Я потом долго переживал, что "Заговор чувств" оказался у вахтанговцев. Спасительный выход мы нашли в "Трех толстяках": театр уже давно задумался над заменой "Синей птицы", в которой в свое время Станиславский довольно быстро отсек неудавшуюся и утяжелявшую спектакль сцену "Леса". Теперь отпала картина "В царстве будущего" (которую не грех вновь восстановить, мысли об этом не раз возникали в театре). Как бы то ни было, необходимость нового, более современного утреннего сказочного спектакля становилась все более очевидной, и что могло более увлечь театр, чем повесть "Три толстяка"?

Олеша, восхищаясь, удивляясь, сам поражаясь и огорчаясь, взялся за ее инсценировку. Снова, как и часто случалось позже, активным и настойчивым проводником и помощником в инсценировке стал H. M. Горчаков.

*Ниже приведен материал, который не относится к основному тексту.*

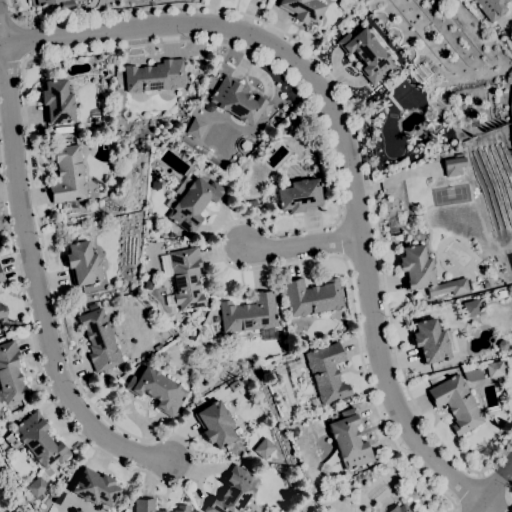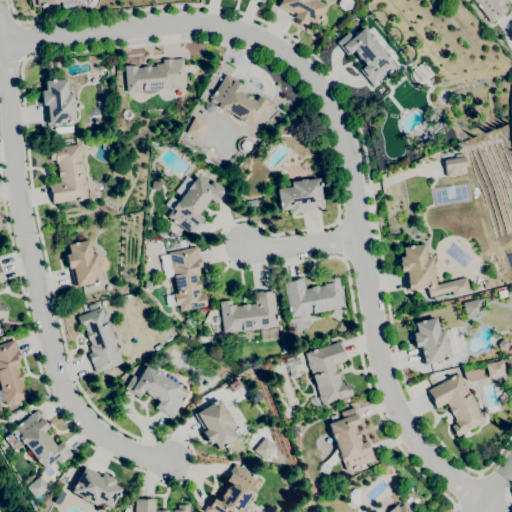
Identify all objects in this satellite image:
building: (41, 1)
building: (52, 3)
building: (345, 4)
building: (489, 8)
building: (490, 8)
building: (302, 9)
building: (302, 9)
building: (365, 54)
building: (366, 54)
building: (154, 76)
building: (153, 77)
building: (236, 101)
building: (238, 101)
building: (55, 102)
building: (56, 102)
building: (194, 127)
building: (196, 128)
road: (361, 134)
road: (345, 148)
building: (452, 165)
building: (454, 165)
building: (66, 174)
building: (67, 174)
building: (155, 185)
building: (297, 195)
building: (299, 196)
building: (190, 201)
building: (191, 202)
building: (251, 203)
building: (182, 242)
road: (304, 245)
building: (81, 262)
building: (82, 263)
building: (164, 265)
building: (424, 272)
building: (425, 273)
building: (185, 277)
building: (183, 278)
road: (36, 285)
building: (486, 285)
building: (0, 286)
building: (501, 293)
building: (310, 296)
building: (311, 297)
building: (2, 305)
building: (470, 307)
building: (472, 307)
building: (247, 313)
building: (249, 317)
building: (188, 322)
building: (145, 323)
building: (97, 339)
building: (99, 340)
building: (428, 341)
building: (429, 341)
building: (502, 344)
building: (285, 349)
building: (493, 369)
building: (495, 369)
building: (325, 372)
building: (326, 373)
building: (10, 374)
building: (10, 374)
building: (471, 374)
building: (472, 375)
road: (268, 377)
building: (157, 390)
building: (158, 390)
building: (345, 400)
building: (455, 403)
building: (456, 403)
building: (216, 422)
building: (215, 424)
building: (0, 427)
building: (292, 431)
building: (38, 440)
building: (347, 440)
building: (349, 440)
building: (39, 441)
building: (262, 448)
building: (264, 448)
building: (324, 469)
road: (508, 481)
road: (492, 484)
building: (36, 487)
building: (94, 488)
building: (95, 488)
road: (496, 489)
road: (467, 490)
building: (232, 491)
building: (233, 491)
road: (506, 494)
building: (59, 497)
road: (501, 503)
building: (153, 506)
building: (154, 506)
building: (399, 508)
building: (399, 508)
road: (459, 509)
building: (126, 510)
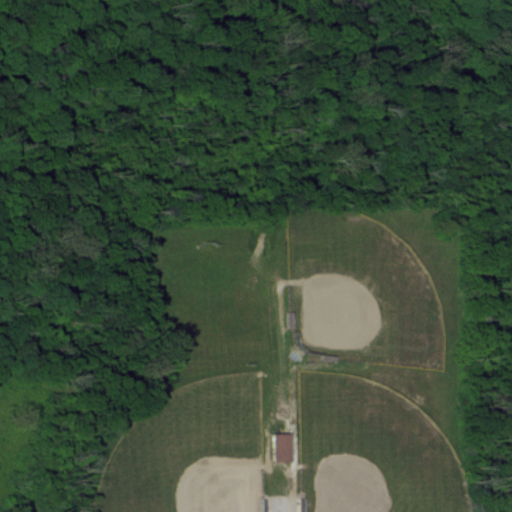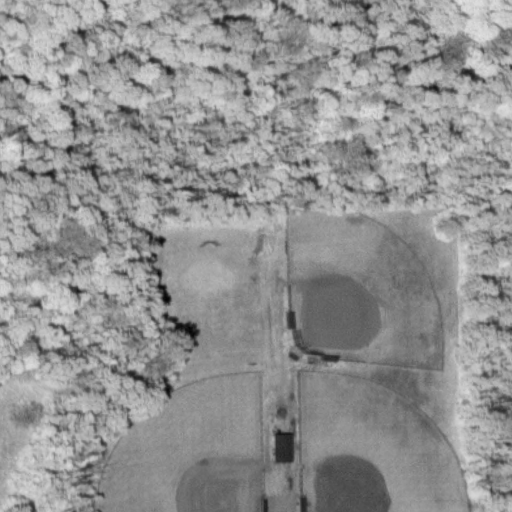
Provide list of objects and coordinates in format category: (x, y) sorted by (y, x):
building: (279, 447)
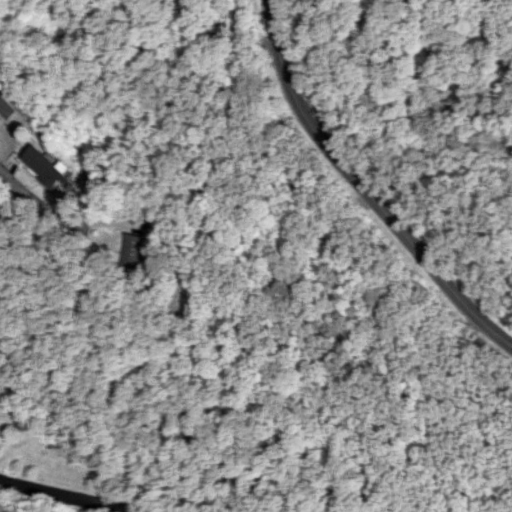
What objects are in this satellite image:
building: (7, 106)
building: (51, 170)
road: (365, 185)
road: (29, 196)
building: (134, 250)
road: (61, 490)
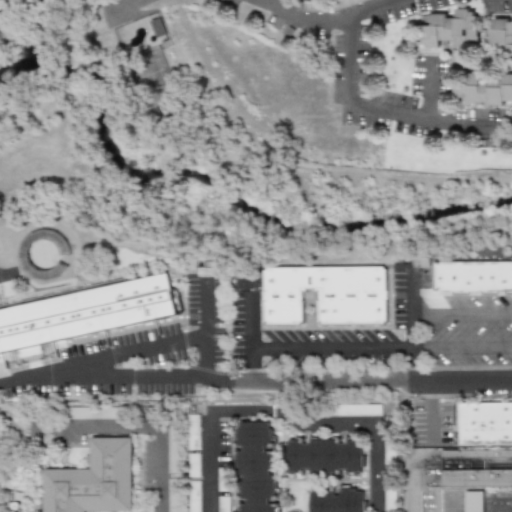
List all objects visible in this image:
road: (232, 2)
road: (373, 11)
building: (453, 33)
building: (505, 33)
building: (502, 34)
building: (457, 35)
road: (348, 64)
road: (429, 89)
building: (486, 90)
road: (431, 119)
building: (474, 277)
building: (471, 278)
building: (324, 295)
building: (327, 295)
road: (411, 301)
building: (86, 313)
road: (461, 314)
building: (81, 315)
road: (247, 322)
road: (204, 328)
road: (329, 348)
road: (461, 348)
road: (121, 353)
road: (411, 357)
road: (251, 364)
road: (107, 378)
road: (226, 380)
road: (374, 382)
road: (433, 393)
road: (292, 418)
road: (433, 421)
road: (95, 423)
building: (484, 423)
building: (486, 424)
building: (485, 455)
building: (322, 456)
building: (327, 459)
road: (210, 462)
building: (254, 466)
road: (159, 467)
road: (375, 467)
building: (256, 468)
building: (477, 471)
building: (475, 478)
building: (92, 481)
building: (94, 483)
road: (411, 487)
building: (335, 500)
building: (472, 501)
building: (473, 501)
building: (339, 503)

В пьесе "Три толстяка", предназначенной для детей, Олеша создает полуфантастические, полуреальные, то радостные, то злобные, то лирические, то комические образы, он вводит нас в атмосферу сказки, но говорит о той же противоположности двух миров, о началах добра и зла, – этому посвящена сказка, полная тончайших метафор, прелестного юмора и светлой веры в жизнь.

Олеше необыкновенно близко непосредственное, свежее, детское восприятие мира. Он строит свои метафоры по какому-либо одному выдающемуся признаку, как бы скрывая сложную цепь взаимно связанных ассоциаций, оттого пьеса увлекает детей и восхищает взрослых своей озаренностью. В "Толстяках" побеждает светлый юмор Олеши – в нежнейшем образе доктора Гаспара с его простенькой, наивной песенкой, в рефренах-поговорках неудачливого продавца воздушных шаров, в речах прожорливых толстяков. Побеждает и лирика Олеши в образе храброй Суок, честных циркачей, в общей атмосфере цирка.

Но средствами сцены передать стиль сказки Олеши оказалось не так-то легко. Она как бы сопротивлялась материальному овеществлению, хотя в пьесу сказка превратилась сравнительно легко. Речь шла о ее декоративной расшифровке. Художником пригласили Бориса Эрдмана, человека отменного вкуса, недавно нашумевшего постановкой "Иосифа Прекрасного" в Большом театре, неизменно интересно и смело решавшего сценическое пространство, замечательного знатока сценического костюма, находившегося в тот период под влиянием конструктивизма.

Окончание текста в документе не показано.